Due anni sono passati, ma il terrore non si cancella. Era l’alba del 19 gennaio 2014 quando all’altezza della frazione di San Matteo, alle porte di Modena, l’argine del fiume Secchia si ruppe. Fu quello l’inizio di un incubo che per molti non è ancora finito. Dopo poche ore Bastiglia era allagata, poi l’acqua inghiotti anche Bomporto. Case invase dal fango, strade trasformate in canali, gommoni al posto delle auto. Danni per milioni di euro. E una vittima, Giuseppe Oberdan Salvioli, 43 anni, il cui cadavere fu trovato due settimane più tardi: era scivolato da un gommone mentre tentava di prestare aiuto ad altre persone. Tecnici e ingegneri hanno stabilito con certezza che a provocare l’esondazione furono le tane scavate negli argini da animali selvatici nuovi per il nostro territorio: tassi, istrici, volpi. All’inizio si parlava si nutrie, sembrava una presa in giro, ma poi gli studi hanno confermato che era tutto vero. Due anni dopo proseguono le indagini degli inquirenti per cercare di stabilire se qualcosa fu sottovalutato, se c’è qualche responsabile ma al momento nessuno risulta indagato. Due anni dopo i segni di quei terribili giorni la Bassa, già ferita dal terremoto, se li porta ancora addosso. I cittadini si sono rimboccati le maniche, molto è stato fatto, sul territorio – numeri della Regione Emilia-Romagna – sono arrivati 20 milioni di euro per i danni alle prime case.

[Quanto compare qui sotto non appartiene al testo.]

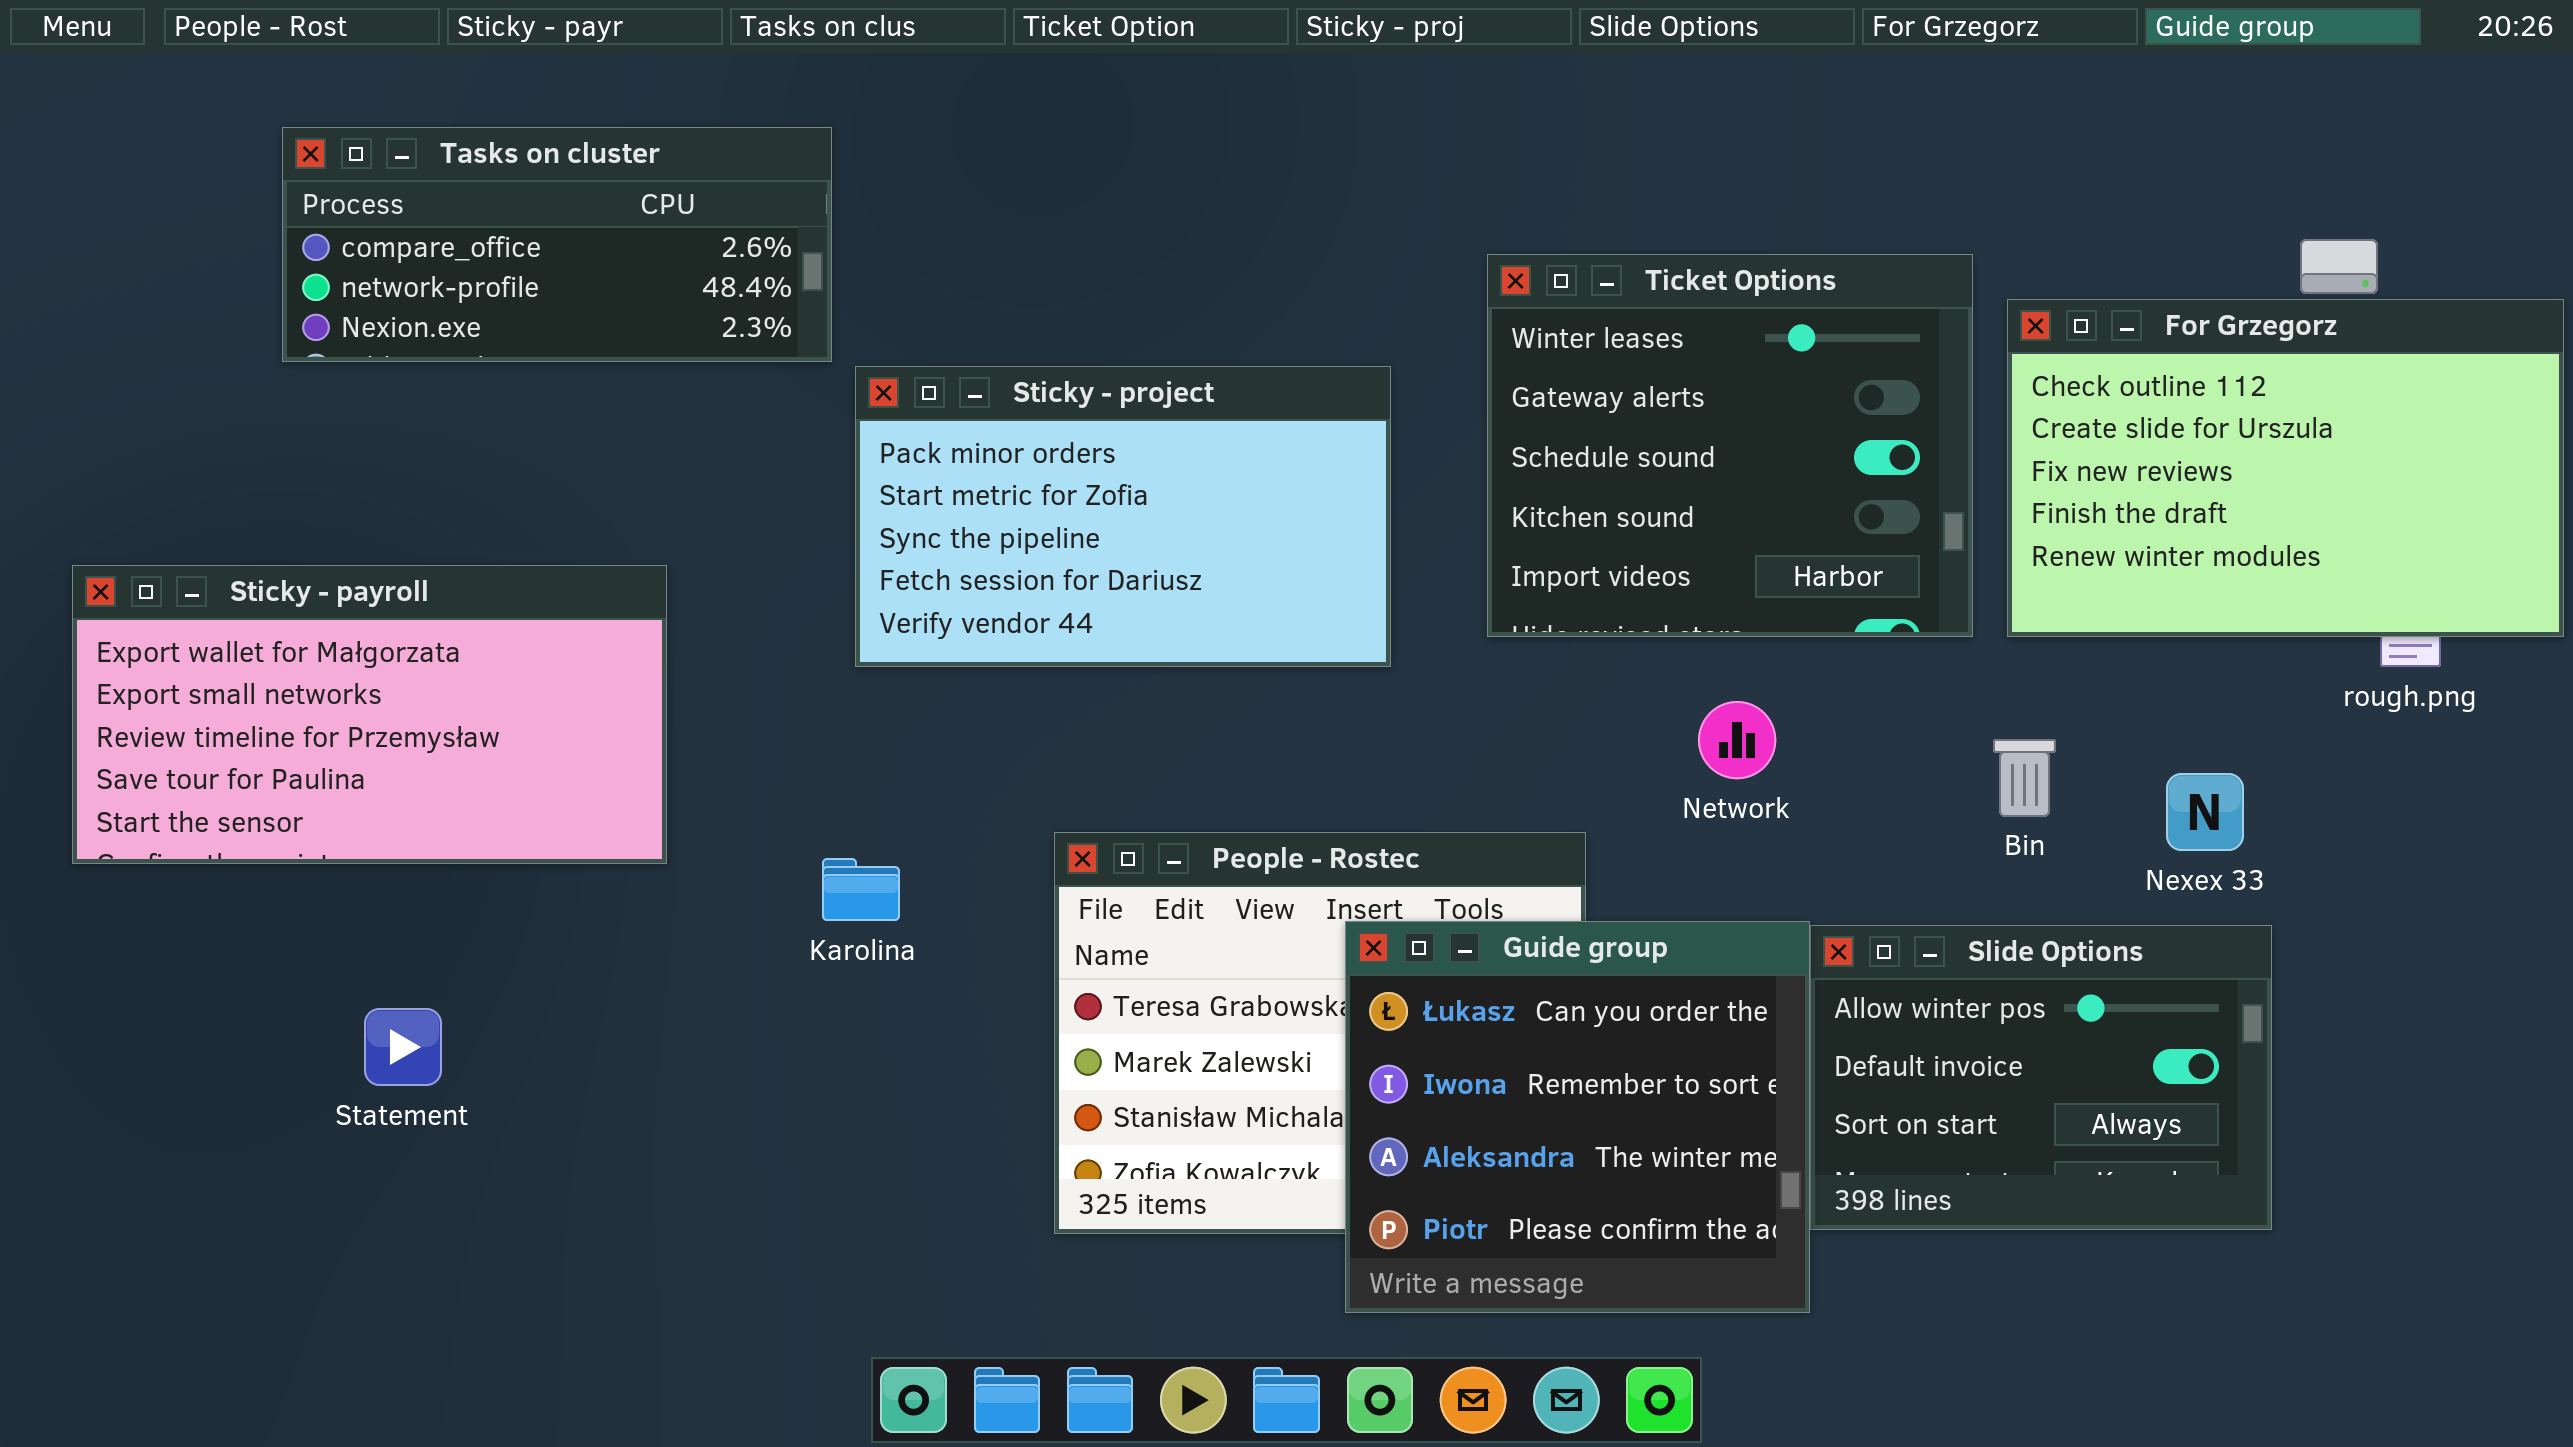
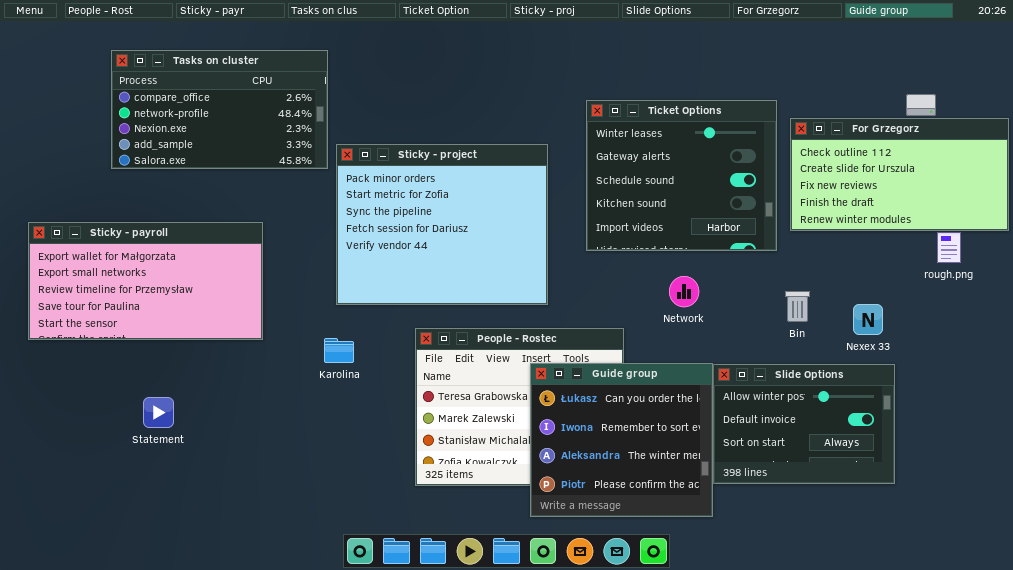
Tasks on cluster: [282,127,832,362] -> [111,50,328,169], resized
For Grzegorz: [2007,299,2564,637] -> [790,118,1009,231], resized
Sticky - project: [855,366,1391,667] -> [336,144,548,305], resized

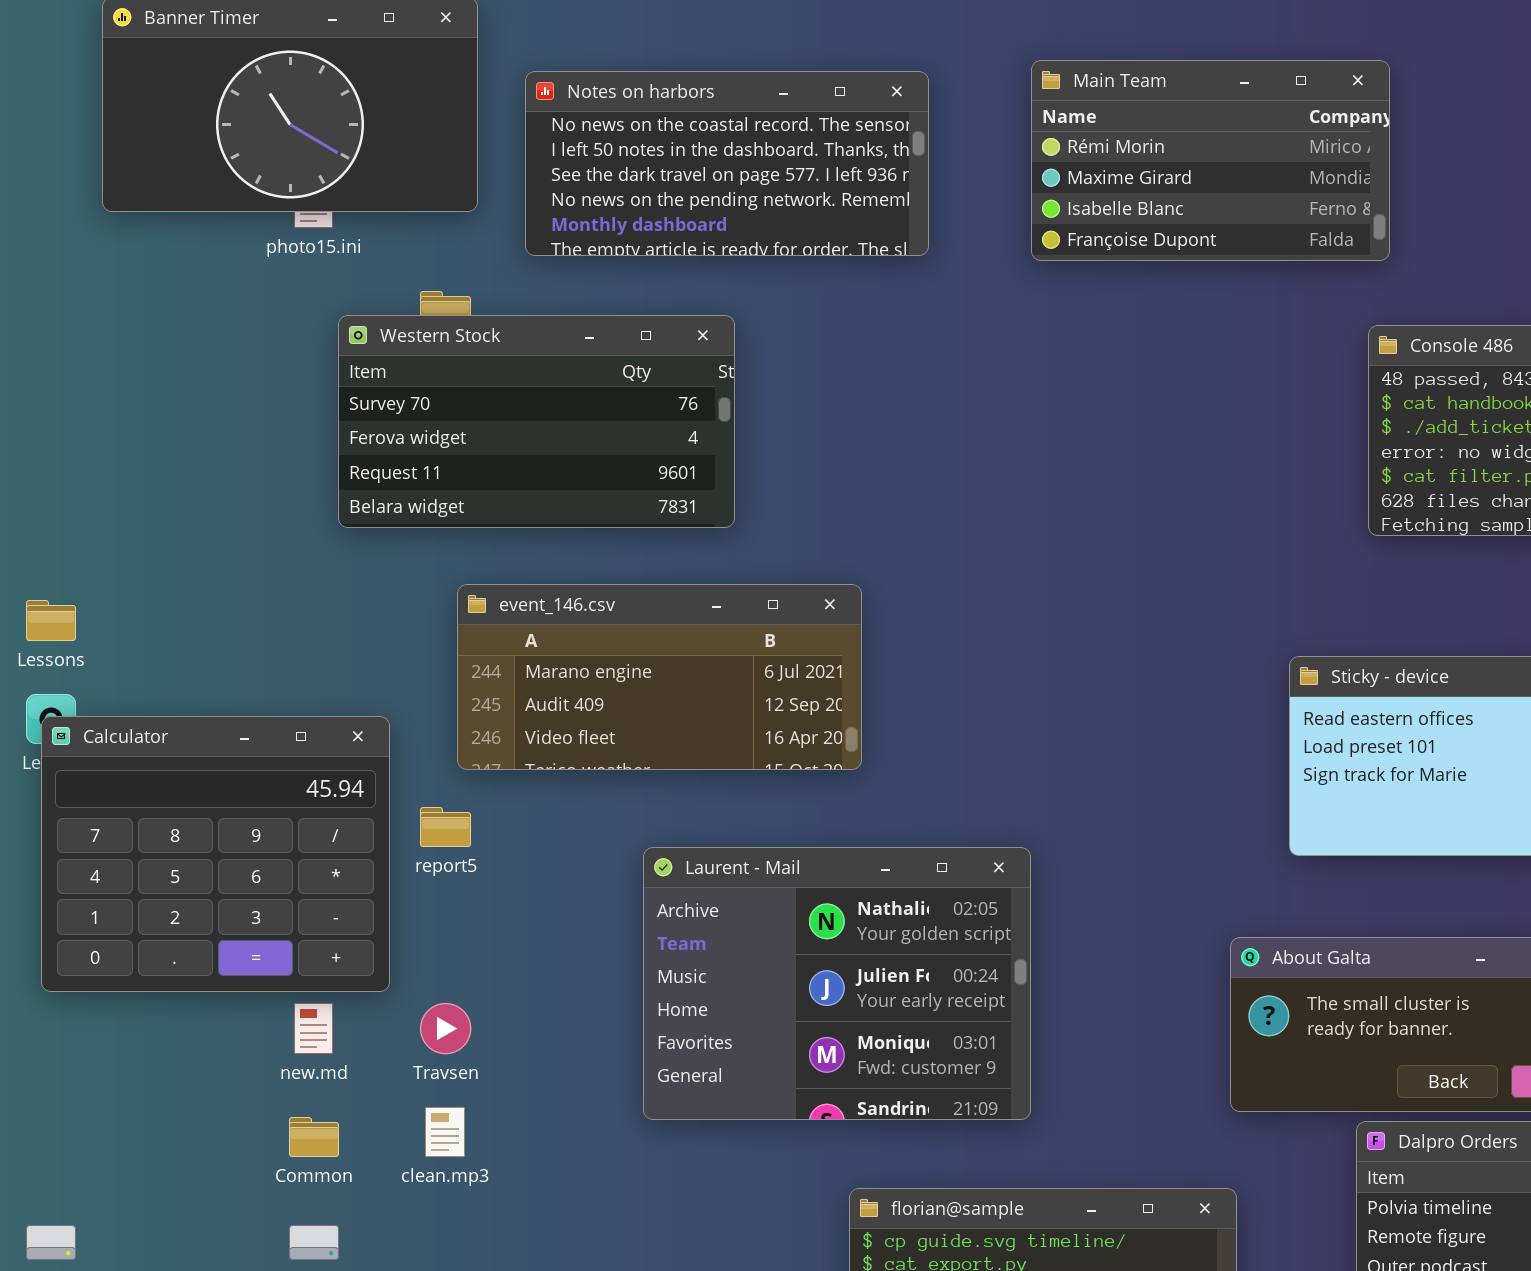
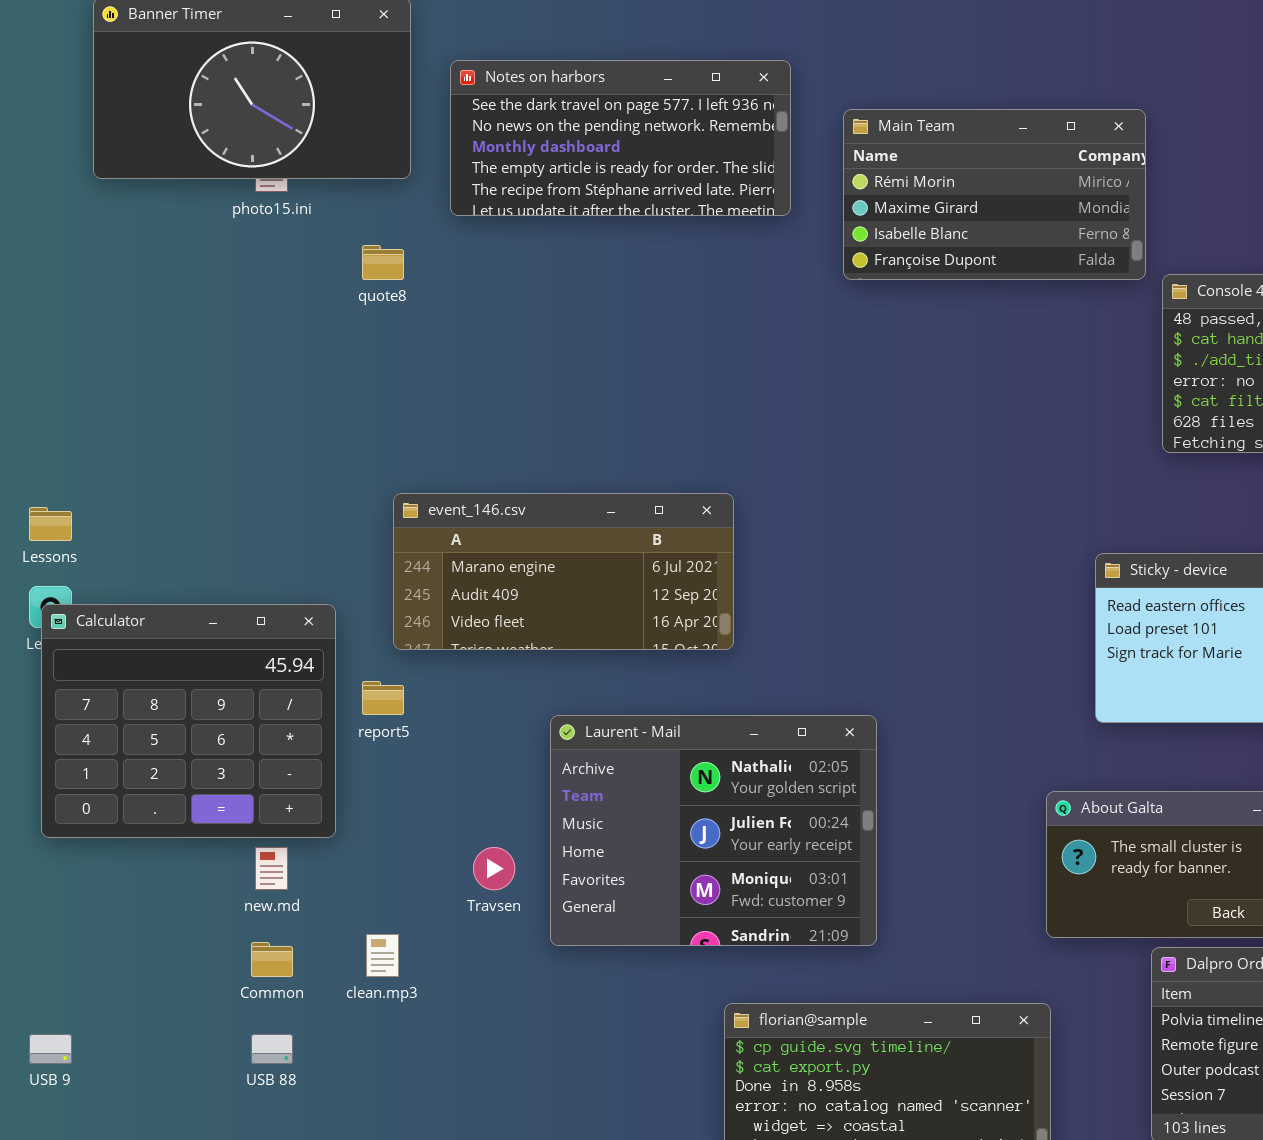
Main Team: [1031,60,1390,261] -> [843,109,1146,280], moved
Notes on harbors: [525,71,929,256] -> [450,60,791,216], scrolled down 2 rows
Western Stock: [338,315,735,528] -> none, closed
Travsen: [420,1003,471,1054] -> [473,847,515,890], moved

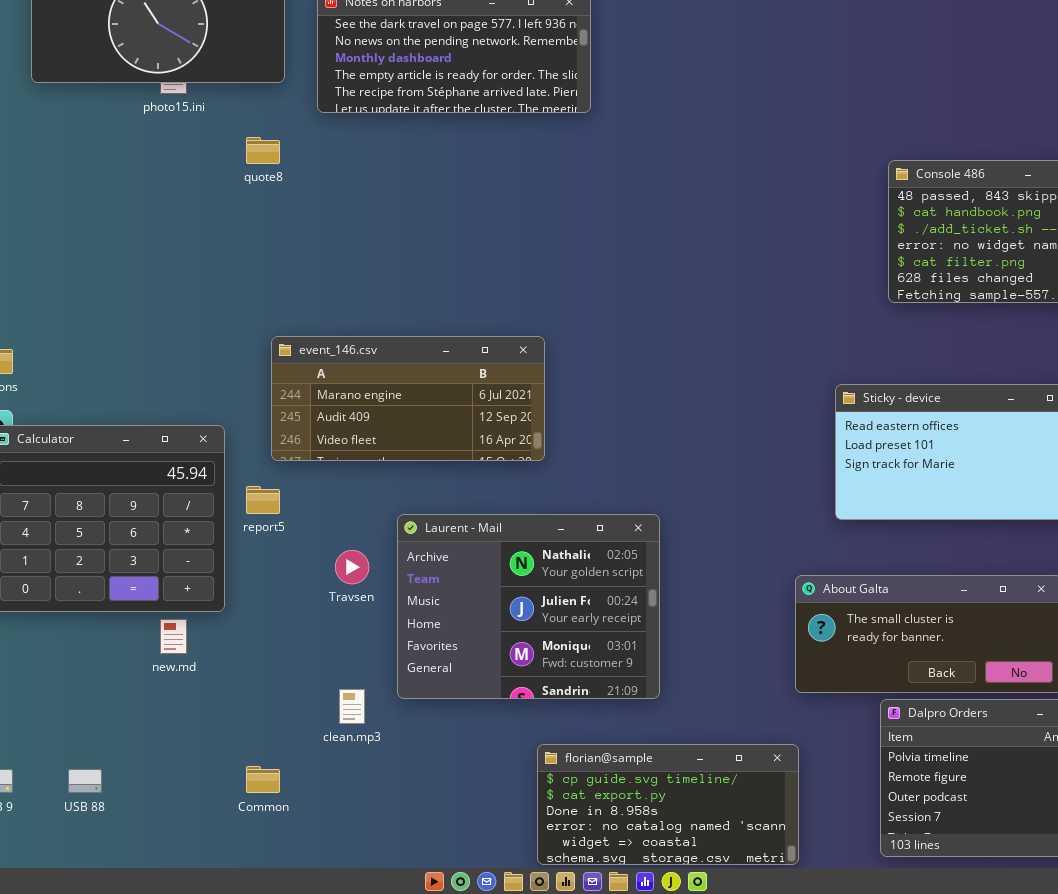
Main Team: [843,109,1146,280] -> none, closed
Travsen: [473,847,515,890] -> [335,550,369,584], moved
clean.mp3: [366,934,399,977] -> [339,689,365,724], moved
Common: [251,942,293,977] -> [246,766,280,793], moved
USB 88: [251,1034,293,1064] -> [68,769,102,793], moved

Tempi più lunghi si profilano per le imprese alluvionate: su 511 domande di contributo presentate, ne sono state liquidate solo 52. Poi c’è il capitolo dei lavori di messa in sicurezza: 104 i milioni di euro stanziati per le opere idrauliche, alcune delle quali sono già state completate, altre no. A Bomporto un gruppo di cittadini è pronto ad autofinanziarsi la costruzione di un argine di sicurezza. Due anni dopo, i fiumi fanno ancora paura.